Me li aveva portati al mare, a Forte dei Marmi, una estate
di tanti anni fa. Li aveva fatti sua madre espressamente per
me e lui, fierissimo di quel piccolo talento della mamma, me
li consegnava descrivendoli minuziosamente: «Guarda qui,
guarda lì, vedi come gira il punto in questa ansa, vedi il
pippiolino». Sembrava che anche lui ne sapesse di crochet.
Faceva
un caldo infernale, ma lui non aveva rinunciato alla
giacca con cravatta, come si fa quando si va in visita da
una signora. Un tè, due pasticcini, non la bevanda fresca,
che sarebbe stata più appropriata alla giornata feroce, ma
che era, forse, un po’ volgare. Due parole cordiali,
affettuose, senza ombra di pettegolezzo e poi si allontana
nel giardino con quella figurina magra, diritta e composta,
come un bambino che, in collegio, torna in camerata dopo la
visita dei parenti.
E’
stata l’ultima volta che ho visto Nunzio Filogamo.

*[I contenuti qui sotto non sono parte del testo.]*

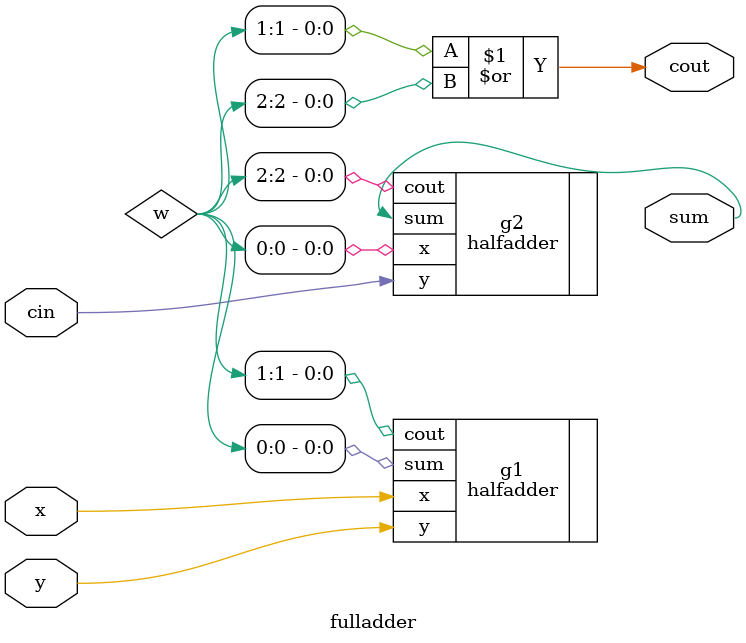
<source format=v>
`timescale 1ns / 1ps
module fulladder(sum, cout, x, y, cin);
    output sum;
    output cout;
    input x;
    input y;
    input cin;
	 wire [2:0]w;
	 halfadder g1(.sum(w[0]),.cout(w[1]),.x(x),.y(y));
	 halfadder g2(.sum(sum),.cout(w[2]),.x(w[0]),.y(cin));
	 or g3(cout,w[1],w[2]);
endmodule

</source>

Qualche tempo prima era venuto in una trasmissione tv dove
c’ero anch’io e mi sembrava sperduto in mezzo a tutta
quella gente che sapeva di non riuscire a controllare, lui
così abituato a un modo di fare che stava, purtroppo,
scomparendo.
Educato,
gentile, correttissimo, attento ai particolari nel vestirsi,
«perché un signore si vede subito da quello, dal primo
impatto», dotato di una misura addirittura eccessiva, mai
una pacca sulla spalla, magari un baciamano, teneramente
impacciato nella esposizione dei nomi dei cantanti che
doveva presentare, quasi volesse evitare di entrare troppo
in confidenza. «Signore e signori buonasera, buonasera
ovunque voi siate». Allora sorridevamo, non sapevamo dove
saremmo andati a finire.
Non
voglio dire bei tempi, perché belli, forse, non erano,
ma la lezione di forma, di stile l’abbiamo proprio persa
per strada. Era una Italietta più piccola, più credulona,
più ingenua, più disinformata, ma più amabile, più
rispettosa. Da là uno scivolone lungo anni, un toboga sul
quale si è mischiato tutto, non
si capisce più chi fa cosa, il pressappochismo
dilettantistico regna sovrano e noi tutti contenti.
Chissà,
lui avrà guardato i nostri giorni con un trattenuto
raccapriccio, senza far trasparire granché, perché le
opinioni personali vanno confessate soltanto agli intimi.
Meglio non dimenticare. Sì, facciamo pure finta che adesso
siamo più liberi e, addirittura, che ci divertiamo di più,
ma è meglio non dimenticare che noi siamo stati quella
gente. Sorridiamone pure, ma con un grande senso di fierezza
e di ricchezza che nessuno può più toglierci.